(Data drawn from a collection)

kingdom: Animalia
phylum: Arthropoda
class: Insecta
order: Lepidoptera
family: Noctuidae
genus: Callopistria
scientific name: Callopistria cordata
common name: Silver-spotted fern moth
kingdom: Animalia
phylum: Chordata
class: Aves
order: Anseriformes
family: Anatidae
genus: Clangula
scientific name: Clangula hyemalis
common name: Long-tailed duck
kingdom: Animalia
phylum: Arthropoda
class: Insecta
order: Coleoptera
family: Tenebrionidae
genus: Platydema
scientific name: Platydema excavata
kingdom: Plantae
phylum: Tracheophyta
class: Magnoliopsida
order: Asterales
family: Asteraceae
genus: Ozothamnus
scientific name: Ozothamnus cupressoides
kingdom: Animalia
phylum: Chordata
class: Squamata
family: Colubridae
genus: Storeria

GIVEN REQUEST:
Please quote every line of the rows above word for word, in the same order.

FINAL ANSWER:
kingdom: Animalia
phylum: Arthropoda
class: Insecta
order: Lepidoptera
family: Noctuidae
genus: Callopistria
scientific name: Callopistria cordata
common name: Silver-spotted fern moth
kingdom: Animalia
phylum: Chordata
class: Aves
order: Anseriformes
family: Anatidae
genus: Clangula
scientific name: Clangula hyemalis
common name: Long-tailed duck
kingdom: Animalia
phylum: Arthropoda
class: Insecta
order: Coleoptera
family: Tenebrionidae
genus: Platydema
scientific name: Platydema excavata
kingdom: Plantae
phylum: Tracheophyta
class: Magnoliopsida
order: Asterales
family: Asteraceae
genus: Ozothamnus
scientific name: Ozothamnus cupressoides
kingdom: Animalia
phylum: Chordata
class: Squamata
family: Colubridae
genus: Storeria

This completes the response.